This week, Parliament’s portfolio committee on women instructed the Department of Women in the Presidency to ensure that sanitary pads are available to women and schoolgirls across the country every day. 

It has been widely reported that millions of schoolgirls miss about a week of school every month for lack of sanitary pads. 

MPs also decried the general high price of sanitary towels, saying it was about time that the Department of Trade and Industry introduced zero VAT rating on such products and they also called for South Africa to lead in the fall of the so-called “pink tax”. 

“Sanitary pads are not only for health purposes but are going to be an enabler for girls that are unable to buy the pads,” said ANC MP Patricia Chueu. 

Chueu said it was the responsibility of the Department of Women to enable every girl to go to school. 

“So, it’s not only for health purposes. You have to enable that child to go to school every day because the concern is that women are illiterate. If sanitary towels make girls not go to school, it should be your primary concern,” she added. 

Chueu suggested the government was failing girls in this regard. “We have four departments – the departments of women, health, basic education and social development – that are not enabling one child.” 

She said the Department of Women should partner with others to ensure that there are sanitary towels in each and every school every day. 

“It should be there in your annual performance plan. You don’t need money to do that. Money is there at Social Development. All you do is monitor it,” she said. 

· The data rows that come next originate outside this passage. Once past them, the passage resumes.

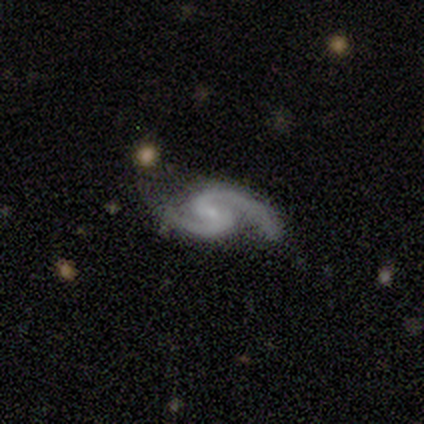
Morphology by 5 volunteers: This is clearly a featured or disk galaxy (100%). It is clearly not viewed edge-on (100%). Bar: likely no (60%). Spiral arm pattern: clearly yes (100%). Spiral arm count: clearly 2 (80%). Spiral winding: marginally medium (40%, tied with loose). Central bulge: clearly small (80%). Merging: likely none (60%).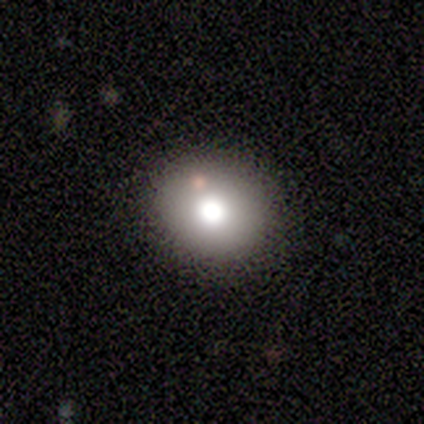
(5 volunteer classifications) Q: Smooth or featured?
A: smooth (80%); runner-up: featured or disk (20%)
Q: How rounded?
A: round (100%)
Q: Merging?
A: none (80%); runner-up: minor disturbance (20%)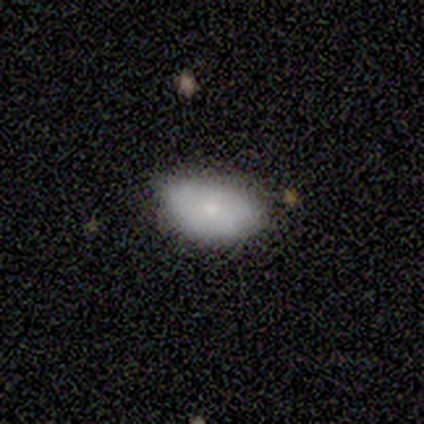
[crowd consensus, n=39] This appears to be a smooth galaxy with no disk features (79%) that is in between round and cigar-shaped (97%). Merging: none (49%).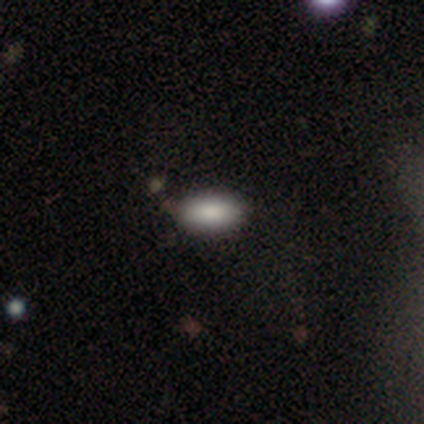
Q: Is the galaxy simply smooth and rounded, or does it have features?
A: smooth — 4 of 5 (80%).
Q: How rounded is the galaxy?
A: in between — 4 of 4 (100%).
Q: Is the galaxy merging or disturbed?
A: none — 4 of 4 (100%).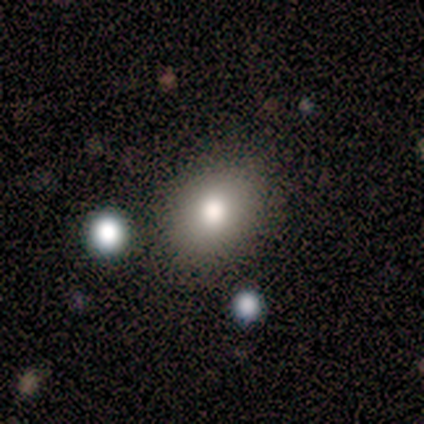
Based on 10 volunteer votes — A smooth galaxy with no disk features (90%) that is in between round and cigar-shaped (78%). Merging: none (89%).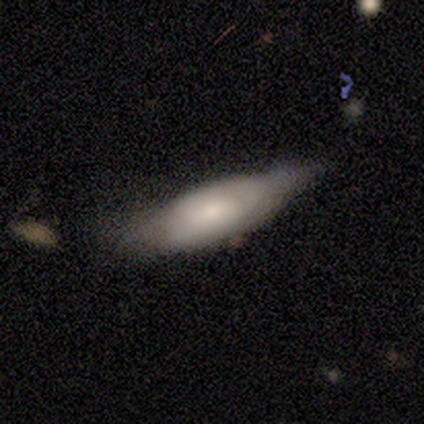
smooth_or_featured: featured or disk (p=0.50) [alt: smooth p=0.47]
disk_edge_on: no (p=0.67) [alt: yes p=0.33]
bar: no (p=0.75) [alt: weak p=0.25]
has_spiral_arms: yes (p=0.67) [alt: no p=0.33]
spiral_winding: medium (p=0.50) [alt: tight p=0.38]
spiral_arm_count: can't tell (p=0.75) [alt: 2 p=0.25]
bulge_size: moderate (p=0.75) [alt: small p=0.17]
merging: minor disturbance (p=0.34) [alt: none p=0.26]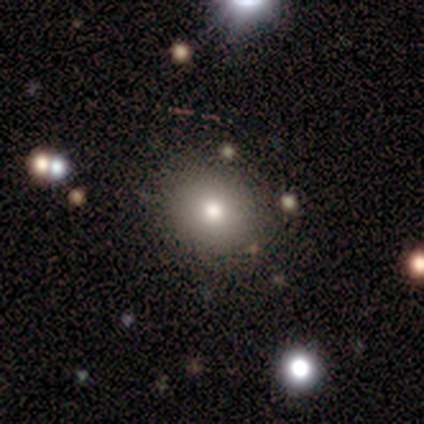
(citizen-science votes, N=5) Smooth or featured?
  - smooth: 100% *
  - featured or disk: 0%
  - star or artifact: 0%
How rounded?
  - round: 100% *
  - in between: 0%
  - cigar-shaped: 0%
Merging?
  - none: 80% *
  - minor disturbance: 20%
  - major disturbance: 0%
  - merger: 0%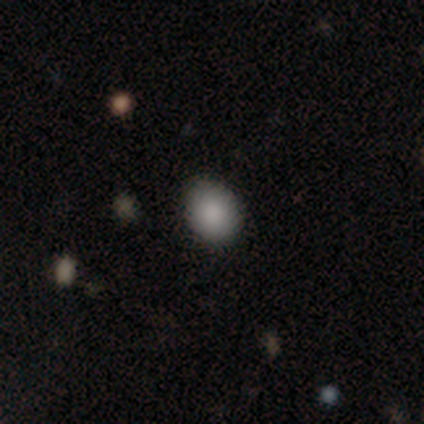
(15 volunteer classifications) smooth_or_featured: smooth (p=0.87) [alt: featured or disk p=0.07]
how_rounded: in between (p=0.54) [alt: round p=0.46]
merging: none (p=0.79) [alt: minor disturbance p=0.21]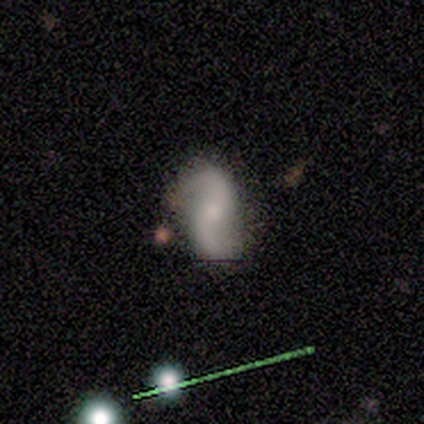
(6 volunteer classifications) Smooth or featured?
  - featured or disk: 83% *
  - smooth: 17%
  - star or artifact: 0%
Edge-on disk?
  - no: 100% *
  - yes: 0%
Bar?
  - no: 100% *
  - strong: 0%
  - weak: 0%
Spiral arms?
  - yes: 100% *
  - no: 0%
Spiral winding?
  - loose: 60% *
  - medium: 40%
  - tight: 0%
Spiral arm count?
  - 2: 100% *
  - 1: 0%
  - 3: 0%
  - 4: 0%
  - more than 4: 0%
  - can't tell: 0%
Bulge size?
  - moderate: 60% *
  - small: 40%
  - dominant: 0%
  - large: 0%
  - none: 0%
Merging?
  - none: 83% *
  - minor disturbance: 17%
  - major disturbance: 0%
  - merger: 0%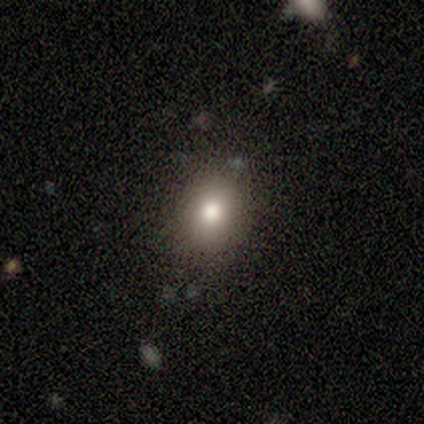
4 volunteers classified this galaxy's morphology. This is possibly a smooth galaxy (50%). How rounded: clearly in between (100%). Merging: likely none (67%).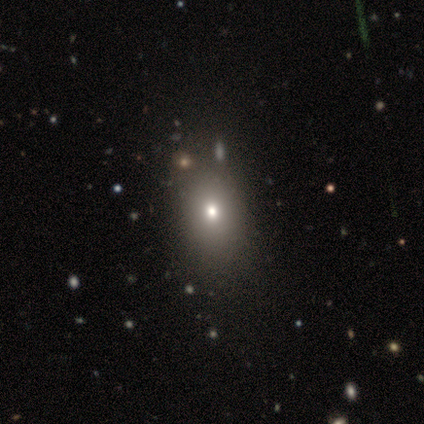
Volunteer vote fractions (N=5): A smooth galaxy with no disk features (60%) that is in between round and cigar-shaped (100%). Merging: none (100%).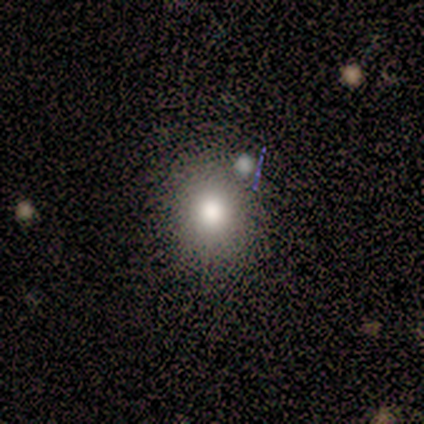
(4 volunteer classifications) Smooth or featured: smooth — 75% (star or artifact — 25%)
How rounded: round — 100%
Merging: none — 100%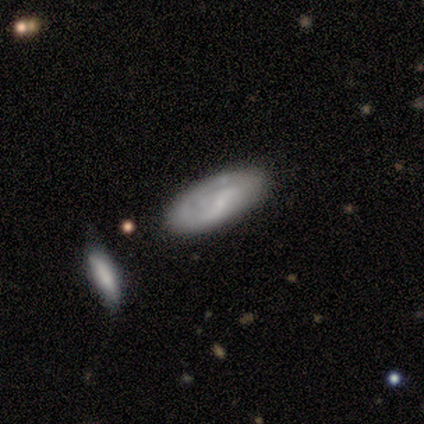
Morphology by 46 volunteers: Overall: featured or disk (50%; smooth 46%). Edge-on disk: no (91%). Bar: weak (48%; no 43%). Spiral arms: yes (71%). Spiral arm count: 2 (60%; can't tell 33%). Spiral winding: tight (47%; medium 27%). Bulge size: small (71%). Merging: none (50%; minor disturbance 32%).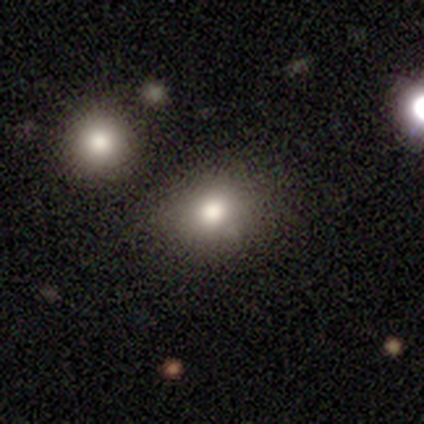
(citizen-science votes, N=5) smooth 80%, star or artifact 20%, featured or disk 0%. Down the decision tree: how rounded — round (75%); merging — none (100%).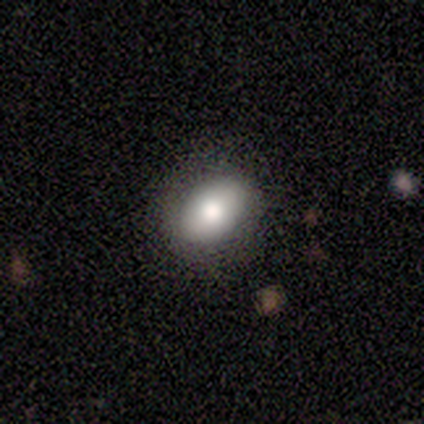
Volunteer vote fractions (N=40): Smooth or featured? 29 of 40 (72%) said smooth. How rounded? 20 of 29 (69%) said in between. Merging? 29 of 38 (76%) said none.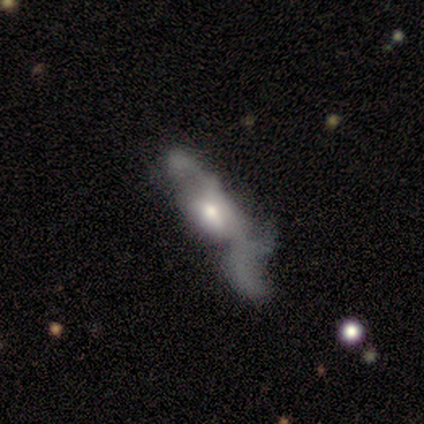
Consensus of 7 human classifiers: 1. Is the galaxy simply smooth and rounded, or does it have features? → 86% featured or disk, 14% smooth, 0% star or artifact.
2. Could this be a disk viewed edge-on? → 67% no, 33% yes.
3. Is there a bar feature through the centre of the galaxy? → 100% no, 0% strong, 0% weak.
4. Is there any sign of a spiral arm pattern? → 75% no, 25% yes.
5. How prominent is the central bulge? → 75% moderate, 25% large, 0% dominant, 0% small, 0% none.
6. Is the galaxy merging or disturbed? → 57% major disturbance, 29% minor disturbance, 14% merger, 0% none.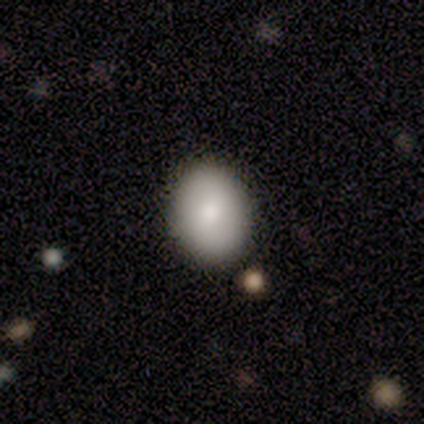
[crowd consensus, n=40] Smooth or featured: smooth — 80% (featured or disk — 15%)
How rounded: in between — 72% (round — 28%)
Merging: none — 97% (merger — 3%)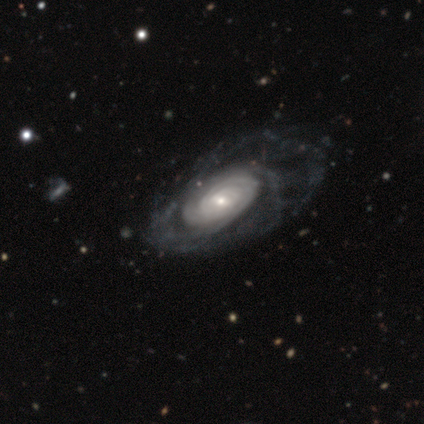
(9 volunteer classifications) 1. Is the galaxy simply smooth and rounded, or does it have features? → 89% featured or disk, 11% smooth, 0% star or artifact.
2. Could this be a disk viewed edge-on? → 88% no, 12% yes.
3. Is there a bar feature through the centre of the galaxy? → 57% weak, 29% no, 14% strong.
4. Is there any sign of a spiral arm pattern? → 86% yes, 14% no.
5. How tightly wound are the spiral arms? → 100% tight, 0% medium, 0% loose.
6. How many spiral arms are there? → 33% 4 (tied), 33% can't tell (tied), 17% 2, 17% more than 4, 0% 1, 0% 3.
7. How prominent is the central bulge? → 57% small, 43% moderate, 0% dominant, 0% large, 0% none.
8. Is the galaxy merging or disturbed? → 44% none, 33% minor disturbance, 22% major disturbance, 0% merger.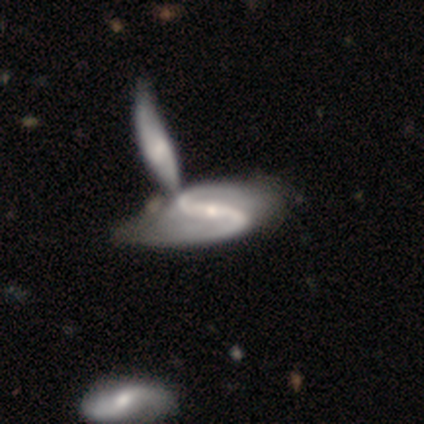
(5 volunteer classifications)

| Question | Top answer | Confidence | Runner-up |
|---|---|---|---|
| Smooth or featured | featured or disk | 100% | — |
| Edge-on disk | no | 100% | — |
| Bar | strong | 80% | weak (20%) |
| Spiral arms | yes | 100% | — |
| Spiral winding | medium | 40% | tied: loose (40%) |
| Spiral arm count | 2 | 100% | — |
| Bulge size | small | 60% | moderate (40%) |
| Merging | none | 40% | tied: merger (40%) |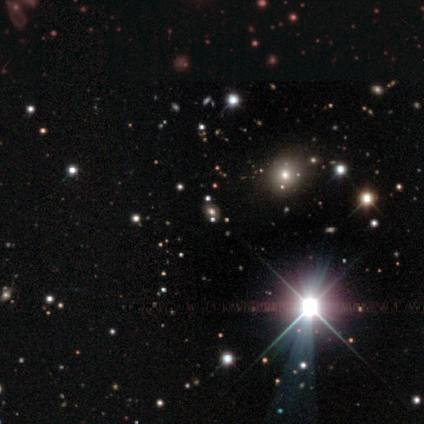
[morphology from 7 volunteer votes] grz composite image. It shows a star or artifact, not a galaxy (86%).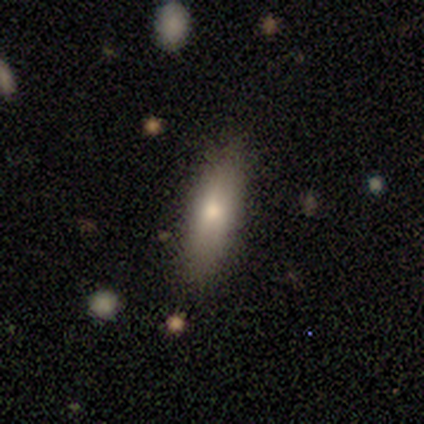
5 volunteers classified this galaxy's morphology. Smooth or featured: smooth — 100%
How rounded: cigar-shaped — 60% (in between — 40%)
Merging: none — 100%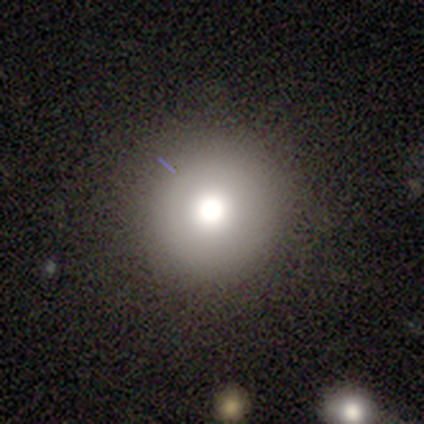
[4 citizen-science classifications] Overall: smooth (75%). How rounded: round (100%). Merging: none (100%).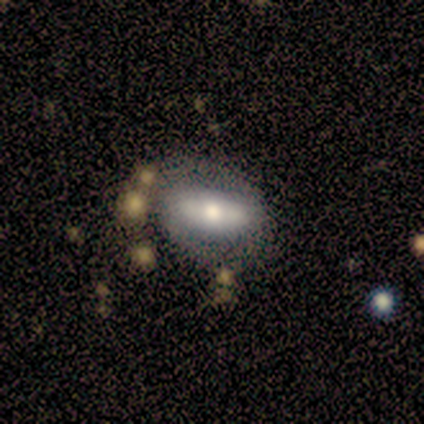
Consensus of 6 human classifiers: Smooth or featured? 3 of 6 (50%, tied with featured or disk) said smooth. How rounded? 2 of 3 (67%) said in between. Merging? 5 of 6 (83%) said none.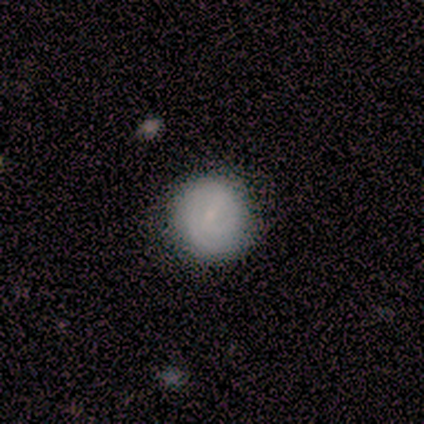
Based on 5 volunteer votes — Q: Smooth or featured?
A: smooth (60%); runner-up: featured or disk (40%)
Q: How rounded?
A: round (100%)
Q: Merging?
A: none (80%); runner-up: minor disturbance (20%)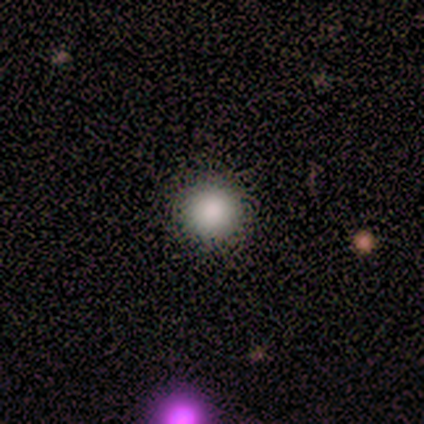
smooth_or_featured: smooth (p=1.00)
how_rounded: round (p=0.80) [alt: in between p=0.20]
merging: none (p=1.00)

Chueu instructed officials of the Department of Women to negotiate and lobby the Department of Trade and Industry to reduce the price of sanitary towels as “they are too expensive” adding that “menstrual periods are ordinary things that women can do nothing about”. 

“On basic food, you reduce prices and on sanitary pads, we never say anything and yet it affects all women. Make sure it becomes VAT free,” added Chueu. 

Her call was supported by MPs from other parties. 

Inkatha Freedom Party’s Liezl van der Merwe – who was the first to raise the matter of sanitary pads – said in a country where it is reported that about seven million children miss school because they don’t have access to sanitary pads, the matter should be one of the core goals of the Department of Women. 

Van der Merwe said the issue of women who don’t have access to sanitary pads is one of the biggest issues South Africa faced at the moment. 

“The most appropriate measure would be lobbying the government or the Department of Health to ensure that women who can’t afford sanitary pads are able to access them through a subsidy. 

“The Department of Health provides condoms; they make lots of budget available for that. Shouldn’t we as a committee and as a department not lobby the Department of Health to ensure they are able to access sanitary towels, or at least they are subsidised?” 

The DA’s Nomsa Marchesi said cooperatives should be the ones that produce the sanitary towels, where women are trained to make them and can therefore benefit from producing pads, and not men. 

The Department of Women’s Bernedette Muthien agreed with the MPs that large areas of improvement were needed. Muthien did however point out that the matter resides with the Department of Social Development. 

She added: “Politically, I’m deeply committed to free and affordable sanitary towels. At one time our government refused to do the free universal condom distribution. That shifted. Even with the ARVs there was a shift at some point.” 

She said a collective campaign around sanitary dignity was needed. 

Another official from the Department of Women, Mmabatho Ramagoshi, said the whole world was talking about “pink tax” and South Africa could lead in asking:

“Why are women products so expensive including soaps, perfumes and sanitary towels?” 

The Department of Social Development distributes sanitary pads as part of social relief of distress whereby they include what they call a “dignity pack” for distressed families or communities.